● **Mise en pratique**:
- a) Répondez à ces questions à partir du texte :
(i) Combien de jours a duré la retraite stratégique ?
(ii) Quel est le nom du ministre des Finances ?
(iii) Avec quelle institution le gouvernement compte-t-il mieux se coordonner ?
- b) Recopiez s'il vous plaît le passage du texte qui commence par « Au terme d’une » et va jusqu'à « les résultats mesurables. », en substituant « réunion » à « rencontre ».

● **Texte source**:
^^^^

Au terme d’une retraite stratégique de trois jours, le Ministère des Finances de la République démocratique du Congo a dévoilé sa feuille de route pour 2026. Cette rencontre, rassemblant les principaux responsables du secteur, a permis une évaluation sans complaisance des performances économiques de 2025 et la définition d’objectifs précis. Sous la houlette du ministre des Finances, M. Likunde, le mot d’ordre est clair : consolider les acquis, accélérer les réformes et recentrer l’action publique sur les résultats mesurables.
Dans un contexte mondial instable, marqué par les tensions économiques et les fluctuations des prix des matières premières, le gouvernement congolais affiche une détermination rare. Le ministre Likunde, fidèle à la vision du président de la République, met l’accent sur la stabilité macroéconomique comme socle d’une croissance durable. Grâce à une discipline budgétaire accrue, à une meilleure coordination avec la Banque centrale du Congo et à la maîtrise de l’inflation, la RDC entend préserver la confiance des marchés tout en soutenant le pouvoir d’achat des citoyens.

^^^^

● **Données brutes**:
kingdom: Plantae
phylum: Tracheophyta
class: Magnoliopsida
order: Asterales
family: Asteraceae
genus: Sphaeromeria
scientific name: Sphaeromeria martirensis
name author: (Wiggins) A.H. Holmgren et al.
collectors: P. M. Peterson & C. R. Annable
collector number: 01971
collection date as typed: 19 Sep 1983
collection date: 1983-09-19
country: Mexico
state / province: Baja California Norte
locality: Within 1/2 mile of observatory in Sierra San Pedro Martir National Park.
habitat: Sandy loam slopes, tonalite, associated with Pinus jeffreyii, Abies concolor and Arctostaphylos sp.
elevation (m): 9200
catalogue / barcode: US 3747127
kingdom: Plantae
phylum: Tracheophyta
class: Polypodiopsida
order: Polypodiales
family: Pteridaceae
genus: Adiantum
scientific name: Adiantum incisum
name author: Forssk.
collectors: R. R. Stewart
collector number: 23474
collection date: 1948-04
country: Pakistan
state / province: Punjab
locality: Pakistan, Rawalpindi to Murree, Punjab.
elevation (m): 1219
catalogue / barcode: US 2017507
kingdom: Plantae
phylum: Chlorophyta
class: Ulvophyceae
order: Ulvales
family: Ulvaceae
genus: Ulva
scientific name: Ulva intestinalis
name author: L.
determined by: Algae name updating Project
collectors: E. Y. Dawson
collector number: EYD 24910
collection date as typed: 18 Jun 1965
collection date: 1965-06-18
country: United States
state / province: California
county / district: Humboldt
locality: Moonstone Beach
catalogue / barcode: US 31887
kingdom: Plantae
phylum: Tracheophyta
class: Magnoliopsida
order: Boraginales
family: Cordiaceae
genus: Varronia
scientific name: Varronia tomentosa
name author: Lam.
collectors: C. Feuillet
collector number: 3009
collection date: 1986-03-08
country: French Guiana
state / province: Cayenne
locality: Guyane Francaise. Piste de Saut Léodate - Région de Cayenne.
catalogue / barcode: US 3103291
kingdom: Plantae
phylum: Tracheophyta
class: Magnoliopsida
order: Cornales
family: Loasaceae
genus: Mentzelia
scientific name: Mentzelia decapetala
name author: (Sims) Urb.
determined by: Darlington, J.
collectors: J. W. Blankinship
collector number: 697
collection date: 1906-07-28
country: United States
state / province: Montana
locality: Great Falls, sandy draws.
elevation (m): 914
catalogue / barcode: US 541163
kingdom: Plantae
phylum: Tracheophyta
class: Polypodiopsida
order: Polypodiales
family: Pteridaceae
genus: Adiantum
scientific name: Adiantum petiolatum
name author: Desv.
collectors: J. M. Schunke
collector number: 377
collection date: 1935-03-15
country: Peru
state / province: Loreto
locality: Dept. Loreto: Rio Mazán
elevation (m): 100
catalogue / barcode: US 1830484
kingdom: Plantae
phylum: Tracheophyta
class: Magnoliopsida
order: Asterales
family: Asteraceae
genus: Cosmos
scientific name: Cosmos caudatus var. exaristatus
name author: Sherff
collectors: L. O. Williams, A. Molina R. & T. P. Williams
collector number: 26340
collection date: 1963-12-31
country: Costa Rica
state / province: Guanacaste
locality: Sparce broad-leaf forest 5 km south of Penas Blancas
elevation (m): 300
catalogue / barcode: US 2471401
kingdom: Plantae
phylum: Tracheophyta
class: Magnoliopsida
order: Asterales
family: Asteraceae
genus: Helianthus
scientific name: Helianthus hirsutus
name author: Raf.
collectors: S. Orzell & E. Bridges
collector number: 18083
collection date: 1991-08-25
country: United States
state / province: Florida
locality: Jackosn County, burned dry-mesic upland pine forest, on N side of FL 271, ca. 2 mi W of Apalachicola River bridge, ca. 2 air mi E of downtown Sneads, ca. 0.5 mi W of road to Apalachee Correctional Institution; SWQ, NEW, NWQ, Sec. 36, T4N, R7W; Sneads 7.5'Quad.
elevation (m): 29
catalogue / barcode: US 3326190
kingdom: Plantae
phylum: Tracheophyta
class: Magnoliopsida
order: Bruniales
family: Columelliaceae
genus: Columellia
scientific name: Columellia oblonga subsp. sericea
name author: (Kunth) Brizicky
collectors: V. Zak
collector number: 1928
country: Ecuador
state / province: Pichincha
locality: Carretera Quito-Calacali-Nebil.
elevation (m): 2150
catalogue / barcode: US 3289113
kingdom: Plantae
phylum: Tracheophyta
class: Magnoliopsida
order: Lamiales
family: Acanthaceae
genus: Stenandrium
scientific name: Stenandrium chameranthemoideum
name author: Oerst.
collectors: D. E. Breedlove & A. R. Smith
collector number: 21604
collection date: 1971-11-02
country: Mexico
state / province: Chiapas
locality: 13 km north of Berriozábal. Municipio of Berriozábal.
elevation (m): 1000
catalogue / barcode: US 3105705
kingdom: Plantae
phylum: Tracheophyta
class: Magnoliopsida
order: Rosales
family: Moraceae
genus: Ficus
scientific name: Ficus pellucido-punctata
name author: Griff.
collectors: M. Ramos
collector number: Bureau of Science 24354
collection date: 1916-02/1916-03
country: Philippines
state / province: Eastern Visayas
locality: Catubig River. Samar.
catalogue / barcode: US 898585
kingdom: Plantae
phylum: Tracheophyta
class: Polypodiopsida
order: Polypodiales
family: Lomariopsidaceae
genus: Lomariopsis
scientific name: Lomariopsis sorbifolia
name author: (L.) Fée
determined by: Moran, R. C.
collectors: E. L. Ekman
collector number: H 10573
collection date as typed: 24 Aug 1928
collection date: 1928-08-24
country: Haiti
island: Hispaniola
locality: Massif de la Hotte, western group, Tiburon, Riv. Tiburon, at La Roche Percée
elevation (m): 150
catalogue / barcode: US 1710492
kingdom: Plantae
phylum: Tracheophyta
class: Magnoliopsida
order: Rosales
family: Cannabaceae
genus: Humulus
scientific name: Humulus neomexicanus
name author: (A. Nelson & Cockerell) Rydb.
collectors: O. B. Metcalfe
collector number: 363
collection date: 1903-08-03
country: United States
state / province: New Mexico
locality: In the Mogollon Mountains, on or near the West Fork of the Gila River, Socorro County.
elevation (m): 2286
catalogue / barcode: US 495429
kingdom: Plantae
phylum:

^^^^

● **Réponses par tâche**:
- a)
(i) Trois jours.
(ii) M. Likunde.
(iii) La Banque centrale du Congo.

- b)
Au terme d’une retraite stratégique de trois jours, le Ministère des Finances de la République démocratique du Congo a dévoilé sa feuille de route pour 2026. Cette réunion, rassemblant les principaux responsables du secteur, a permis une évaluation sans complaisance des performances économiques de 2025 et la définition d’objectifs précis. Sous la houlette du ministre des Finances, M. Likunde, le mot d’ordre est clair : consolider les acquis, accélérer les réformes et recentrer l’action publique sur les résultats mesurables.